DIGITAL LIBRARY
THE RUBRICS METHODOLOGY IN ASSESSING THE TRANSVERSAL COMPETENCES OF THE DEGREE FINAL PROJECT OF BUSINESS ADMINISTRATION AT THE BARCELONA UNIVERSITY
Universitat de Barcelona (SPAIN)
About this paper:
Appears in: EDULEARN14 Proceedings
Publication year: 2014
Pages: 765-776
ISBN: 978-84-617-0557-3
ISSN: 2340-1117
Conference name: 6th International Conference on Education and New Learning Technologies
Dates: 7-9 July, 2014
Location: Barcelona, Spain
Abstract:
The purpose of this paper is to present a proposal for assessing transversal competences to be achieved by students once completed their Degree Final Project (DFP).

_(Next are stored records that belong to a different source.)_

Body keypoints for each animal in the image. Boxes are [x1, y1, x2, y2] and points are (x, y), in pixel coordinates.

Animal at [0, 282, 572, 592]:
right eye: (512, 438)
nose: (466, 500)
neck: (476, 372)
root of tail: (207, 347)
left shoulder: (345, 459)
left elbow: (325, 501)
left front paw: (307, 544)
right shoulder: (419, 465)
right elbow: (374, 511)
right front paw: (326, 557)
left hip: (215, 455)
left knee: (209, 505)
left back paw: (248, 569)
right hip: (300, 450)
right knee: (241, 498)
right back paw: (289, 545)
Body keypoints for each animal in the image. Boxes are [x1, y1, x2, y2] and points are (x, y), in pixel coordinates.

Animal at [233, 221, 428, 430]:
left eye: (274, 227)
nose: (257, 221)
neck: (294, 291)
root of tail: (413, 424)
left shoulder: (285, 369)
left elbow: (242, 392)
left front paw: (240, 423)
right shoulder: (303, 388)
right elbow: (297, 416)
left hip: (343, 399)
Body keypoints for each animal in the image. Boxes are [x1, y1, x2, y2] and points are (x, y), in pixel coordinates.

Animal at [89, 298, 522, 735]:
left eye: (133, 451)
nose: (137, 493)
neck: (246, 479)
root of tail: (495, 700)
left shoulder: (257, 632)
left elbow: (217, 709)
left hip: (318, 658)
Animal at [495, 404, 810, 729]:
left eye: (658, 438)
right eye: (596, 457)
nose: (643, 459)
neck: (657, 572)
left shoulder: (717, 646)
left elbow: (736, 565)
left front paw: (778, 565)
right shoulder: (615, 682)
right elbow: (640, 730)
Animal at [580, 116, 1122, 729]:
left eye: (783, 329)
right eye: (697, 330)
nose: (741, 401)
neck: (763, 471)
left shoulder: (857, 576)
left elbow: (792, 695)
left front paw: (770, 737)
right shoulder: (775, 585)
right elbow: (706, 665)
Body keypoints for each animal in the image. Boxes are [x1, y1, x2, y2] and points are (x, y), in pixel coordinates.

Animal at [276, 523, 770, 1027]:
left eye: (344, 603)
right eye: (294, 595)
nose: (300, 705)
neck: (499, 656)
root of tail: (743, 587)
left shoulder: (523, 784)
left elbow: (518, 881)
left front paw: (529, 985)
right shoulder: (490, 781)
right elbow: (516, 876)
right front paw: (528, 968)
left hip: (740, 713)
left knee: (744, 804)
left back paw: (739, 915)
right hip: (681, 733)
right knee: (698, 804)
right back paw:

It intends to provide both the academic authorities and the professors with guidelines to identify how and at what time and phases of the DFP it’s possible to evaluate those transversal skills stated on the graduate studies plan of Business Administration at the University of Barcelona. In doing so, it also aims to analyze the use of rubrics system to facilitate the overall evaluation process.

Although there is not a commonly accepted definition of rubric at the University level, we may define it as a document that articulates the expectations on the students work through the specification of the criteria of evaluation and the graduated description of quality levels in its execution in qualitative terms (Simon, 2001;) Andrade, 2000; Reddy & Andrade, 2010; Estapé et al, 2012).

Following Popham (1997), a rubric has three essential features (evaluative criteria, quality definitions, and a scoring strategy) that make it a very good system to evaluate such an especial subject as the Degree Final Project (DFP). First of all it sets up those evaluative criteria that professors might bear in mind when assessing student’s work. Secondly, it defines different quality levels for each evaluative criterion. And finally, it represents a scoring strategy that translate quality judgments into a quantitative score that may be used (or not) to make a single overall quality score.